Christopher Story died at Righead in 1720, and the interment took place at Friends' Burial Ground, Megs Hill, Kirklinton.

Chancellor Ferguson thinks there was no relationship between Thomas Story and Christopher Story, but in the Journal of the former, writing under date 1717, we find the following: "On the 3rd of the 9th Mo. I went from my Father's house at Justice Town to the Border Meeting; which was pretty large and open. Several of the ancient Friends being still alive. That evening I was again at their Meeting, and that night lodged at Righead with my old friend and kinsman, Christopher Story." (Page 590, Border Meeting will be Sikeside Meeting).

This extract conclusively proves that a relationship existed. R.W.


GEORGE WARTER STORY (d. 1721), Author of "An Impartial History of the War in Ireland" 1691, with "Continuation" 1693; accompanied (as regimental chaplain) Schomberg to Ireland; present at the Boyne 1690, and siege of Limerick, 1691; Dean of Connor 1694, of Limerick, 1705.

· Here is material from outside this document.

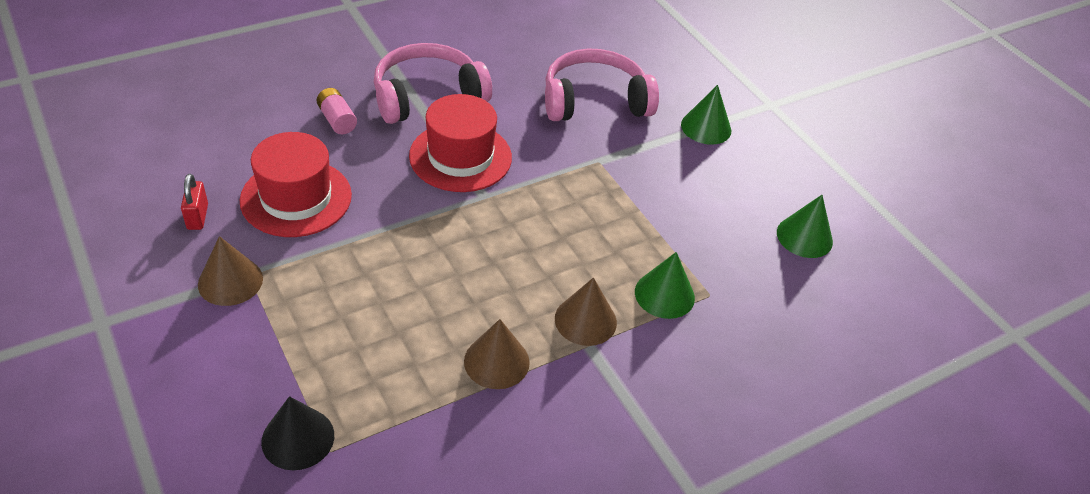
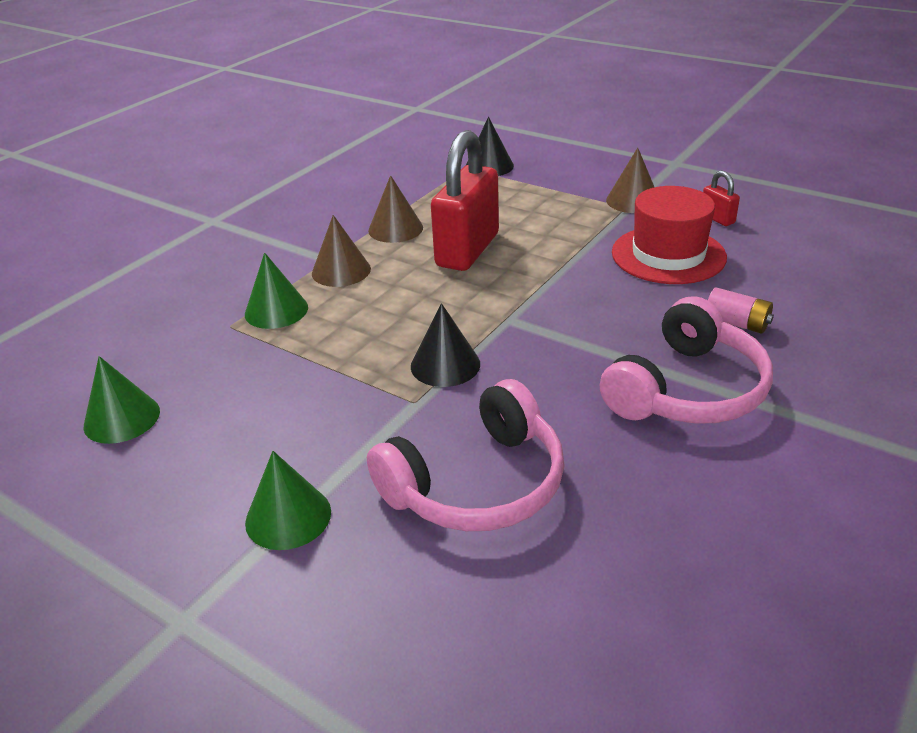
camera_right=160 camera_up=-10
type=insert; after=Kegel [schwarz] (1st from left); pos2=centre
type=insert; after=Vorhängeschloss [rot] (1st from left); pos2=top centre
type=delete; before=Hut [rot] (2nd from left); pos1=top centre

The REV. ROBERT STORY (1790-1859), minister of Roseneath 1818-59; educated at Edinburgh; tutor to James Andrew Broun Ramsay, earl of Dalhousie; exposed his parishioner, Mary Campbell, who claimed 'gift of tongues' 1830; published "Peace in Believing" 1829; part author of "The Institute" (satirical poem) 1811. The Rev. gentleman was the father of Principal Story of Glasgow University.


In the "Memoir of Robert Herbert Story by his Daughters," published by James Maclehose & Sons, publishers to the University of Glasgow, 1909, it is stated that Robert Herbert Story was born on the 28th January, 1835, that he was the son of the Rev. Robert Story, minister of Roseneath, in the county of Roxburghshire, and that the family belonged to the Border Country. George Story, his grandfather, was a schoolmaster at Yetholm, and factor for Mr. Wauchope, of Niddrie, who owned property there. Principal Story's grandmother, whose name he bore, was Margaret Herbert, a member of an old Northumberland family, and there is an unwritten tradition that on one side or the other a gipsy grandmother came in further back, to whom might be traced the strong features and the dark piercing eyes of her last descendant of the Story name. The name, Story, is mentioned in an old Border Chronicle.